Although there’s a perception bitcoin is the currency of choice for the black market, Adrian says that’s a myth.

“It's very easy to track bitcoins. Once you have bought on a bitcoin exchange, you have a footprint. So it's not so suitable for illegal operations,” Lee adds.

It’s still extremely rare for bitcoins to be used in normal transactions, for instance to buy a meal or a coffee.

“The main reason people hold bitcoin is for investment or speculation purposes. A lot of people who buy bitcoin hold it in their account and don't use it. They are speculating or investing for the future,” he adds.

However, it’s important to understand Bitcoin has been implicated in a number of cybercrimes. For instance in 2014 US$450 million in bitcoin was stolen from an exchange called Mt.Gox. This should be an important consideration for anyone buying and selling bitcoin, even on exchanges that appear robust.

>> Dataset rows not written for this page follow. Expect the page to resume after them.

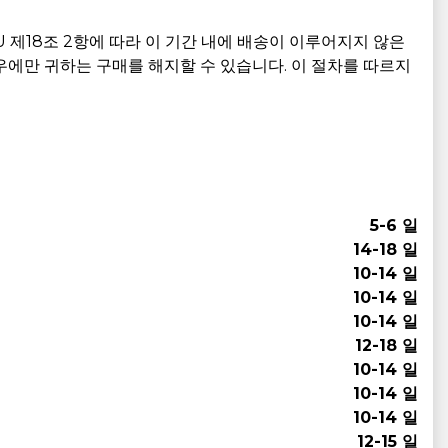
U 제18조 2항에 따라 이 기간 내에 배송이 이루어지지 않은
우에만 귀하는 구매를 해지할 수 있습니다. 이 절차를 따르지
5-6 일
14-18 일
10-14 일
10-14 일
10-14 일
12-18 일
10-14 일
10-14 일
10-14 일
12-15 일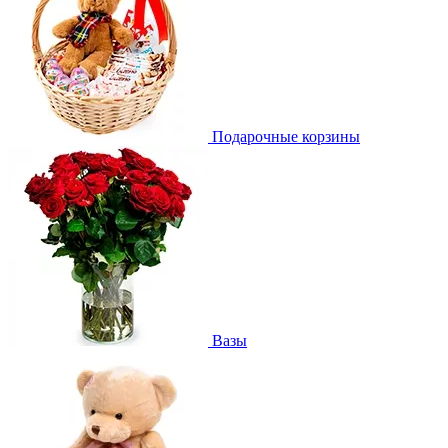
Подарочные корзины
Вазы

“After the heist bitcoin’s value did drop, but it has subsequently recovered,” Lee notes.

Nevertheless, heists do expose crypto currency investors to technology risk that other currencies don’t carry.

Another element to factor in is internal politics in the crypto currency world.

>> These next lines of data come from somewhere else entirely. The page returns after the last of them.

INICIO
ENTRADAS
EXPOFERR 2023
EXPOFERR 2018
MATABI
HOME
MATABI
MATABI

“Bitcoin has split into two. Some people didn't like bitcoin’s rules and wanted to make a different bitcoin. So they created bitcoin cash. But the value of bitcoin cash has plummeted compared to mainstream bitcoin,” says Lee.

He attributes the price differential to the lack of acceptance of bitcoin cash on some exchanges – lower demand equals lower value. “If it's more difficult to trade then people don't want to buy so much of it,” he says.

Investor considerations


Bitcoin carries different and substantial risks compared to other assets that are important for self-managed super fund trustees to understand.

Its highly speculative nature means for most people, it would only form a very small portion of their overall investment portfolio.

In general, SMSF trustees would also only be able to invest in bitcoin if the trust deed allowed it and if it helped fund members meet their retirement goals. The investment must also meet the sole purpose test.

“If you're a regular mum and dad investor, you probably wouldn't want to hold too much bitcoin because it's a very volatile asset. It's at least ten times as volatile as a stock market index,” says Lee.

“Its value is very unpredictable and there's no cash flow from it. There's no safety in it; it could be that one day, people don't use bitcoin and it becomes worthless. At the end of the day, it is just data,” he adds.

Bitcoin’s value comes from its acceptance by people as a form of investment or currency. SMSF trustees need to keep that in mind if they want to invest in bitcoin.

It’s also not a very big market. There’s only US$76 billion of bitcoin in circulation with a free float of about US$16 billion.

“It's not an institutional-grade investment; it's really restricted to retail investors,” Lee adds.

A small sub-group of investors, for instance those with knowledge of crypto currencies, may find an exposure to bitcoin suits them. But anyone investing in this market must face the very real prospect of losing their money.

Like any investment, the idea is to do thorough due diligence before making a decision to invest.